DNA digital data storage and retrieval using algebraic codes
NallappaBhavithran G, Selvakumar R
TL;DR
The paper tackles indel-prone errors and secondary-structure risks in DNA data storage by integrating Varshamov-Tenengolts (VT) codes with kernel codes derived from group homomorphisms. It imposes GC-content and reverse-complement constraints to promote stability and prevent problematic hybridization, and derives a construction that can produce DNA codes of arbitrary length while maintaining a robust RC-distance $d_{RC} = 2\left\lfloor\frac{n-3}{2}\right\rfloor$. The encoding pipeline encodes information with VT codes, maps into a kernel code of length $n+1$, and then applies a homomorphism before final DNA mapping, ensuring single-indel correction and RC/GC compliance.
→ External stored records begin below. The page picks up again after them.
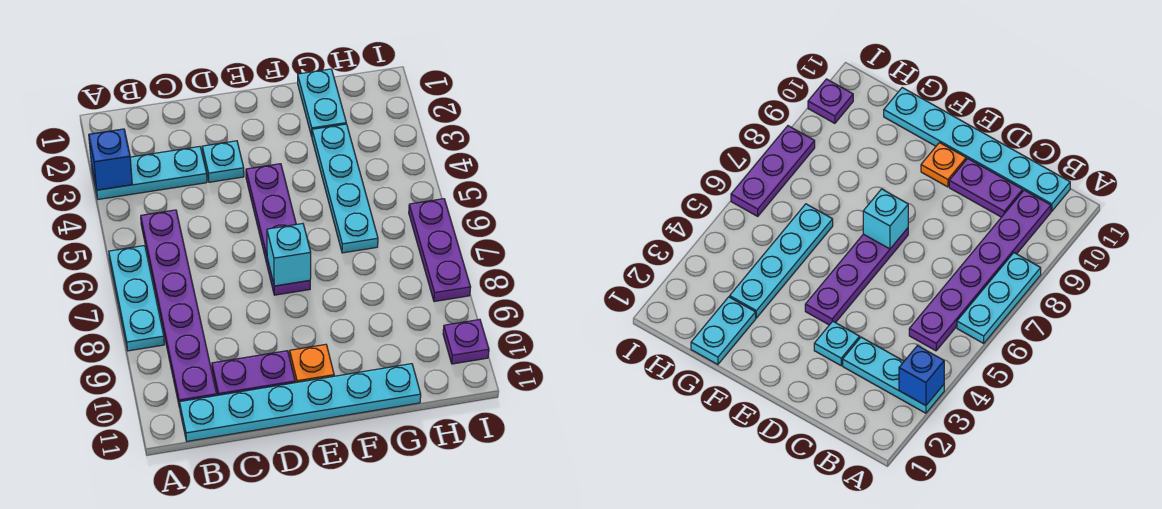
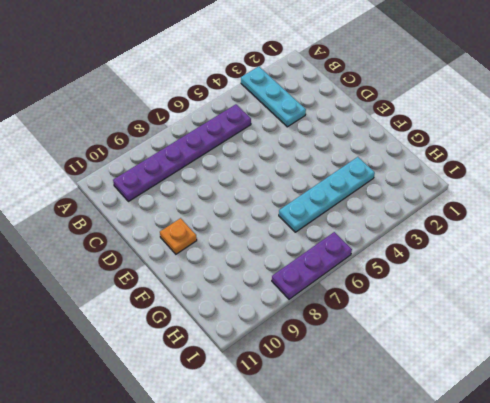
none -> cyan 1x3 plate [109,246,164,351]
none -> cyan 1x6 plate [179,364,421,441]
none -> purple 1x2 plate [212,351,295,395]

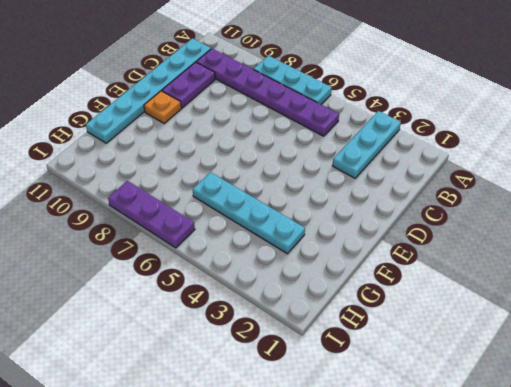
none -> cyan 1x1 plate [202,141,244,182]
none -> purple 1x4 plate [246,164,310,295]
none -> cyan 1x2 plate [298,69,346,136]

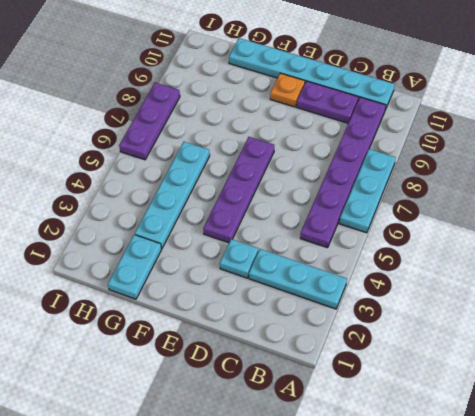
none -> purple 1x1 plate [443,319,489,364]
none -> blue 1x1 brick [89,129,132,190]
none -> cyan 1x1 brick [267,224,311,286]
This approach offers a scalable, algebraic framework for stable, error-resilient DNA storage with practical GC-content ranges (approximately 40–60%).
Abstract
DNA is a promising storage medium, but its stability and occurrence of Indel errors pose a significant challenge. The relative occurrence of Guanine(G) and Cytosine(C) in DNA is crucial for its longevity, and reverse complementary base pairs should be avoided to prevent the formation of a secondary structure in DNA strands. We overcome these challenges by selecting appropriate group homomorphisms. For storing and retrieving information in DNA strings we use kernel code and the Varshamov-Tenengolts algorithm. The Varshamov-Tenengolts algorithm corrects single indel errors. Additionally, we construct codes of any desired length (n) while calculating its reverse complement distance based on the value of n.